═══ RECORDS FOR THE TASK ═══
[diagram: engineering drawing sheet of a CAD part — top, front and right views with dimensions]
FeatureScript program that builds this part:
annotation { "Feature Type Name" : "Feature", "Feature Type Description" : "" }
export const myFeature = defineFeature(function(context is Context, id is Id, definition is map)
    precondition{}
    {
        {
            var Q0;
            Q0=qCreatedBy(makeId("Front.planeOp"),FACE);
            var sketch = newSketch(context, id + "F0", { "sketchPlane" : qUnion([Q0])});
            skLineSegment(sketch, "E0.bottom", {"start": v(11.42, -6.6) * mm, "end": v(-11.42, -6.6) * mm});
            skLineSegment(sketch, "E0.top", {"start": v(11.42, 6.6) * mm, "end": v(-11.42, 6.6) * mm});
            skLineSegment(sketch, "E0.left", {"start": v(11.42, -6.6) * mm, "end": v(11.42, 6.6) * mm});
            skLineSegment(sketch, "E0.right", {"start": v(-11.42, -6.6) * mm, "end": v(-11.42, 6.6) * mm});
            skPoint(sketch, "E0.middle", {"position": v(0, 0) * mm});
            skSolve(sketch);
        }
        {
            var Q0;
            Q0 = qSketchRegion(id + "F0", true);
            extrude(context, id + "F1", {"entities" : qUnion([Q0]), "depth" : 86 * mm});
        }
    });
═══
▸ **GOAL**: Write out the program in each item again, substituting "Q_region" for every "Q0" and leaving everything else unchanged.

▸ **EXERCISE OUTPUT**:
[diagram: engineering drawing sheet of a CAD part — top, front and right views with dimensions]
FeatureScript program that builds this part:
annotation { "Feature Type Name" : "Feature", "Feature Type Description" : "" }
export const myFeature = defineFeature(function(context is Context, id is Id, definition is map)
    precondition{}
    {
        {
            var Q_region;
            Q_region=qCreatedBy(makeId("Front.planeOp"),FACE);
            var sketch = newSketch(context, id + "F0", { "sketchPlane" : qUnion([Q_region])});
            skLineSegment(sketch, "E0.bottom", {"start": v(11.42, -6.6) * mm, "end": v(-11.42, -6.6) * mm});
            skLineSegment(sketch, "E0.top", {"start": v(11.42, 6.6) * mm, "end": v(-11.42, 6.6) * mm});
            skLineSegment(sketch, "E0.left", {"start": v(11.42, -6.6) * mm, "end": v(11.42, 6.6) * mm});
            skLineSegment(sketch, "E0.right", {"start": v(-11.42, -6.6) * mm, "end": v(-11.42, 6.6) * mm});
            skPoint(sketch, "E0.middle", {"position": v(0, 0) * mm});
            skSolve(sketch);
        }
        {
            var Q_region;
            Q_region = qSketchRegion(id + "F0", true);
            extrude(context, id + "F1", {"entities" : qUnion([Q_region]), "depth" : 86 * mm});
        }
    });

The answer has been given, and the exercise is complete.